WHAT NEEDS TO BE DONE: Echo the lines in the rows below, from the line containing "class: Liliopsida" through the end of the rows, both ends included. Omit the pictures from your output.

=== DATA SUPPLIED ===

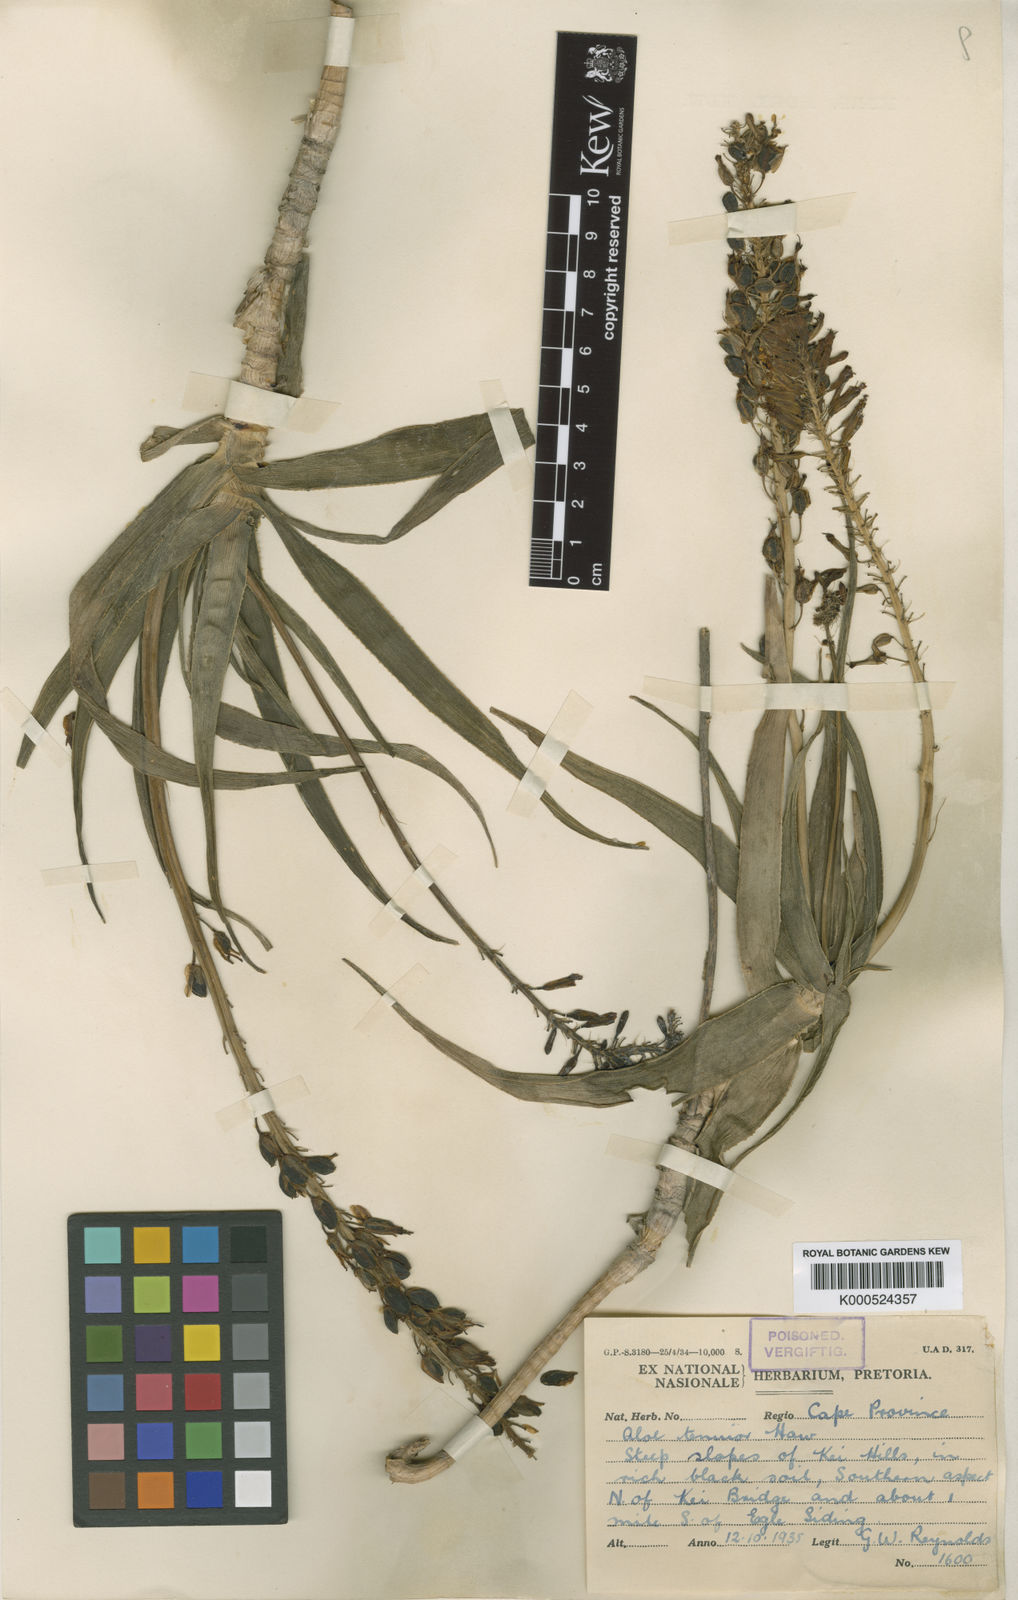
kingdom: Plantae
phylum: Tracheophyta
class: Liliopsida
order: Asparagales
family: Asphodelaceae
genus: Aloiampelos
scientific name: Aloiampelos tenuior
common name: Fence aloe
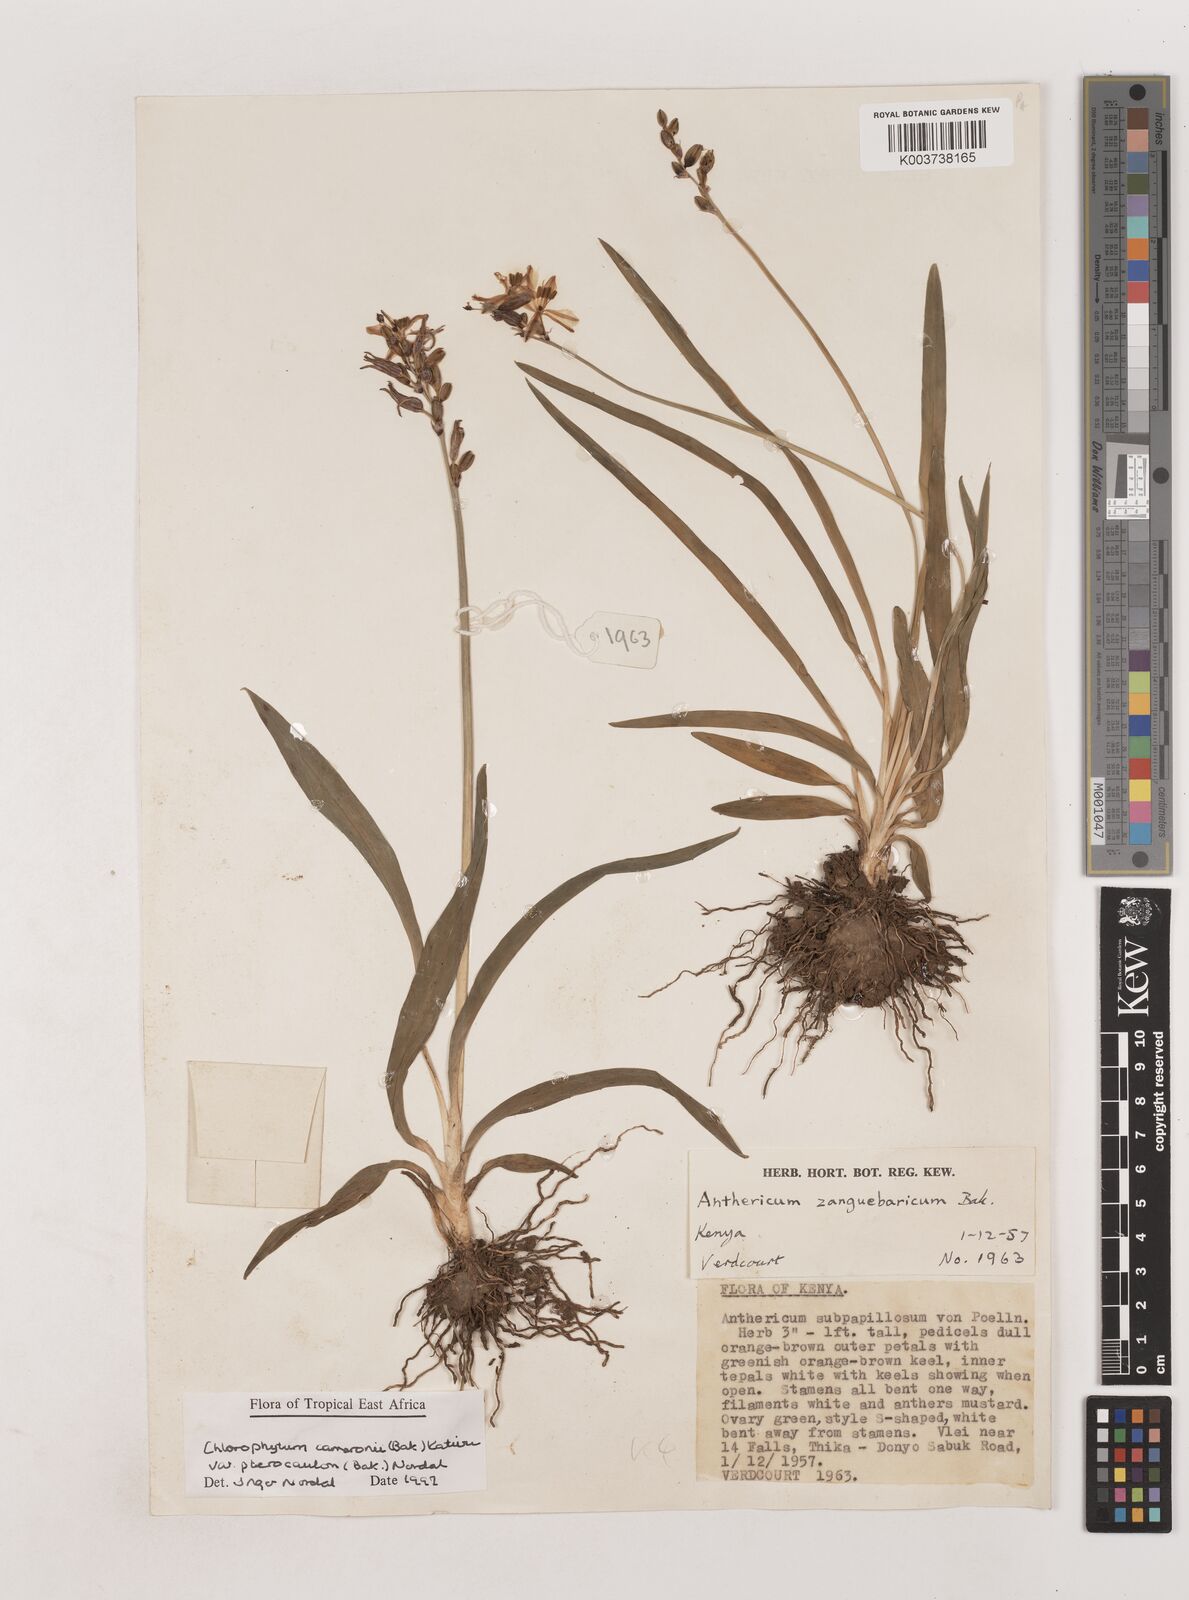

===

EXPECTED ANSWER:
class: Liliopsida
order: Asparagales
family: Asphodelaceae
genus: Aloiampelos
scientific name: Aloiampelos tenuior
common name: Fence aloe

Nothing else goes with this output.